Posted by: John Tozzi on June 26, 2009
As a former commercial lender, I’m appalled that bankers are forcing small businesses into bankruptcy rather than doing a workout. Banks’ balance sheets are “fragile” because [they] reduced credit standards to follow the crowd. The unwillingness to work out of problem situations is especially true of the large banks. The locally owned independent bankers are much more likely to work out payment arrangements with business owners. Probably because the decision-makers live in the community in which they serve. It’s more difficult to be hard-hearted when your neighbor, club member or friend is requesting that you help him save his business. I am working with some business owners in this regard. In my prior life as a commercial banker, every one of the banks I worked for referred to themselves as a “relationship bank”. Well, it is apparent that the “relationship” only works one way. That’s NOT a relationship that anyone can be in successfully. Come on bankers, small business owners need you now more than ever. Don’t follow the crowd like you’ve always done. We need bankers with the mental toughness and guts to take a stand and do what’s right for business owners.
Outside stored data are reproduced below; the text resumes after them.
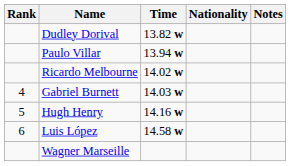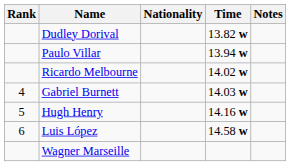columns swapped: Nationality <-> Time
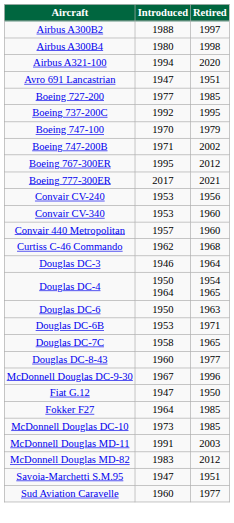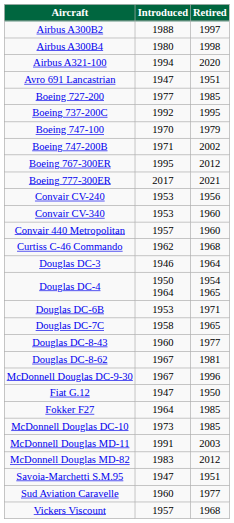- row: Douglas DC-6 | 1950 | 1963
+ row: Douglas DC-8-62 | 1967 | 1981
+ row: Vickers Viscount | 1957 | 1968
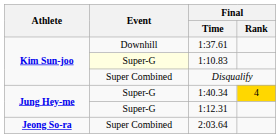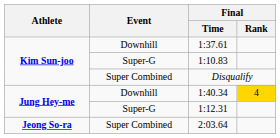1:10.83 | Event: lightyellow background -> no background
1:40.34 | Event: Super-G -> Downhill
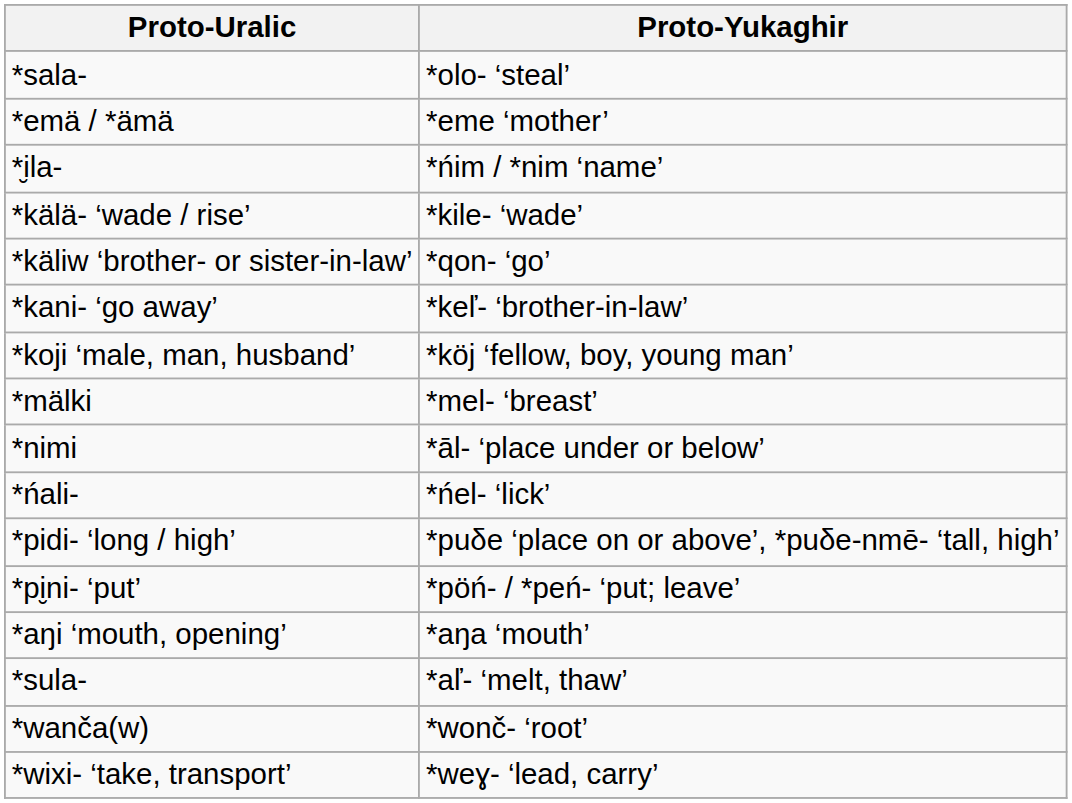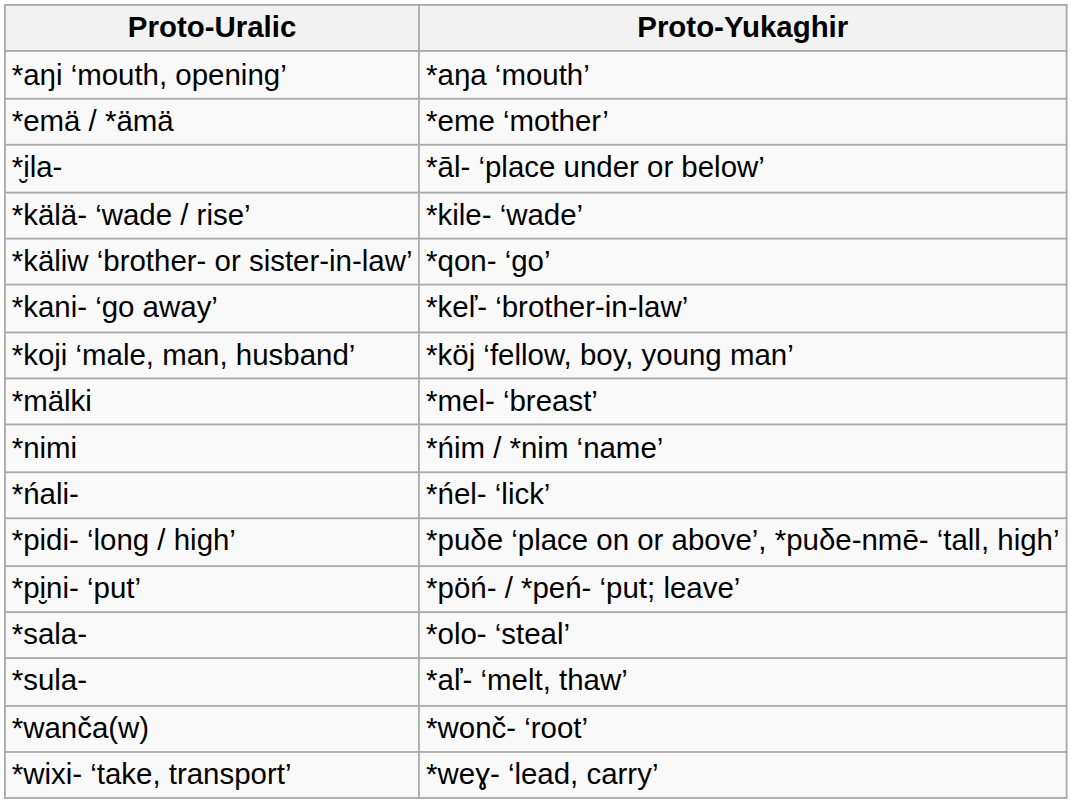rows swapped: *aŋi ‘mouth, opening’ <-> *sala-
*̮ila- | Proto-Yukaghir: *ńim / *nim ‘name’ -> *āl- ‘place under or below’
*nimi | Proto-Yukaghir: *āl- ‘place under or below’ -> *ńim / *nim ‘name’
Banks — especially the ones that took TARP funds — have been in a bind since last fall. They’re under pressure on one hand to increase the flow of credit to households and businesses, and on the other hand to reduce the risk on their books. It’s easy to understand why banks would push to recover whatever they can immediately from small companies facing insolvency, considering the cost and time involved in doing workouts with companies that may not be viable in the long term. As Sheila points not, it’s not relationship lending, it’s simply looking at the numbers. The irony is that the companies filing bankruptcy right now are small enough to fail — while many of their creditors, who have no patience for workouts, are only around because the government rescued them.